Assigned task
Please read the records below and return each line holding the string "name".

Task input
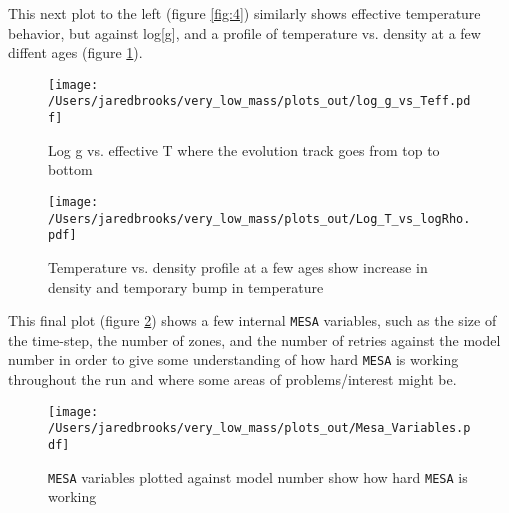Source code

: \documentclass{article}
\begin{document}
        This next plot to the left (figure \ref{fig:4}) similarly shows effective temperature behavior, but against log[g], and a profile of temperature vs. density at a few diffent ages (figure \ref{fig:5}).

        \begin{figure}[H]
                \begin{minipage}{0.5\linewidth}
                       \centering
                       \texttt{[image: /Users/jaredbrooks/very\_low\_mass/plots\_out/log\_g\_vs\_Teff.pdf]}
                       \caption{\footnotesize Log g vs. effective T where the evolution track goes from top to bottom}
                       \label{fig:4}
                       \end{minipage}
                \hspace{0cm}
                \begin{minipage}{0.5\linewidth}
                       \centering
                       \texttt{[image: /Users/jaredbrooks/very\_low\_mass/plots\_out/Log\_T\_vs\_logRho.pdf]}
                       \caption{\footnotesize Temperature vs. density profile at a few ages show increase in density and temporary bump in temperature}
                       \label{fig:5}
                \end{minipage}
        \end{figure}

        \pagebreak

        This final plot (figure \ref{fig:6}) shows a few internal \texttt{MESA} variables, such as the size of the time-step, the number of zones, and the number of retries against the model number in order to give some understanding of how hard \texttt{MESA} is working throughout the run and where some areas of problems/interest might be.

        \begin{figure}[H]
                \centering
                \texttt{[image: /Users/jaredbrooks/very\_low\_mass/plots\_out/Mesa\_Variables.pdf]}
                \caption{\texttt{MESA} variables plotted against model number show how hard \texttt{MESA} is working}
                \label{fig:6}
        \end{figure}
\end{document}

==

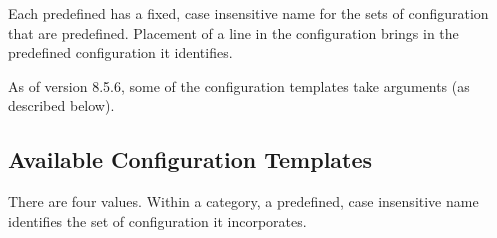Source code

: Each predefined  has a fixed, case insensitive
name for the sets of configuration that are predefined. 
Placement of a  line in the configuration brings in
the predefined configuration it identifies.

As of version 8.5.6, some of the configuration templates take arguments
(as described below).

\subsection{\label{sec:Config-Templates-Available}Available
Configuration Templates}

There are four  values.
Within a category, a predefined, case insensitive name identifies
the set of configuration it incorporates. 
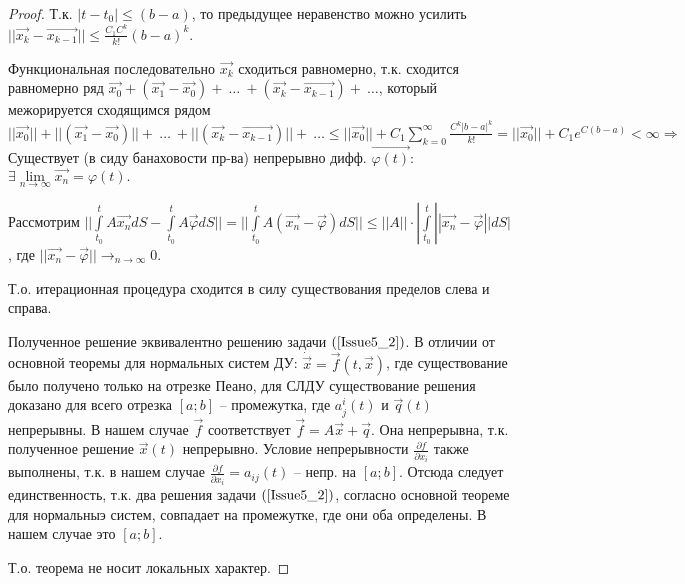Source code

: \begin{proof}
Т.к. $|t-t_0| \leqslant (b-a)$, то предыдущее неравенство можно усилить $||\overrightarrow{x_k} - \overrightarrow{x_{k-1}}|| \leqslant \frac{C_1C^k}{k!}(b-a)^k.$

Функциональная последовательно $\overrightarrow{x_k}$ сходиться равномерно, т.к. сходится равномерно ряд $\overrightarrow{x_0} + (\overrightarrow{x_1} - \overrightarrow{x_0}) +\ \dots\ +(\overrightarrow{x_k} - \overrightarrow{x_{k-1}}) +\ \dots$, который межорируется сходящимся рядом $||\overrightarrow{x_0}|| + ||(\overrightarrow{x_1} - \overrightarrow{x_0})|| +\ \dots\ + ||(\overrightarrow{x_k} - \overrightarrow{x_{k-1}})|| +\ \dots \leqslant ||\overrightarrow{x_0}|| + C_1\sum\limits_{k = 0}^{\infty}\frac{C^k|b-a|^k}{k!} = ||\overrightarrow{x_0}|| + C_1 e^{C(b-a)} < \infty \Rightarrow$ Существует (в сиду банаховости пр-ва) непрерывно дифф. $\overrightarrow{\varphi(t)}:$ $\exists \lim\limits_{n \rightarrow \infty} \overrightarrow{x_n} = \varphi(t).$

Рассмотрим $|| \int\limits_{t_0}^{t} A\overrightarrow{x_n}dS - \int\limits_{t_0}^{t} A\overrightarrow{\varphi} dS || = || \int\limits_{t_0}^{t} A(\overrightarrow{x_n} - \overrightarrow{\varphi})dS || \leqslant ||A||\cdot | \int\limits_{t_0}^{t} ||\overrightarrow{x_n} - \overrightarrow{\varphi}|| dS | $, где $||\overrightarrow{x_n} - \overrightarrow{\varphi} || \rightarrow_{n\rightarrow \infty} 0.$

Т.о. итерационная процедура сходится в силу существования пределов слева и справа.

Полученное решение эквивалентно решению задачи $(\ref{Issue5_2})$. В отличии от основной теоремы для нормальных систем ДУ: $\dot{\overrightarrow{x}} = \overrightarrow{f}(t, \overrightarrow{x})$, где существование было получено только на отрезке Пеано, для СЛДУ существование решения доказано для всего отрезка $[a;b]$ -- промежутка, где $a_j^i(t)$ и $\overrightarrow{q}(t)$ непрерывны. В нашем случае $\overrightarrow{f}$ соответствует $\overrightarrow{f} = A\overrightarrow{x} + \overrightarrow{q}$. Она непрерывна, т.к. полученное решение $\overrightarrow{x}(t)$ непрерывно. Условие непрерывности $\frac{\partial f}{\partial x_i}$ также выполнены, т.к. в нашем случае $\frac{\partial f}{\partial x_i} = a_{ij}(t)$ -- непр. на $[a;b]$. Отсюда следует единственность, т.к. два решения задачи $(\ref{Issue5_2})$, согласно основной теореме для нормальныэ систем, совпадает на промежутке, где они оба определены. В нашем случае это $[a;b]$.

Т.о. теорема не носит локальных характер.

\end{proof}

Task response
name for the sets of configuration that are predefined. 
Within a category, a predefined, case insensitive name identifies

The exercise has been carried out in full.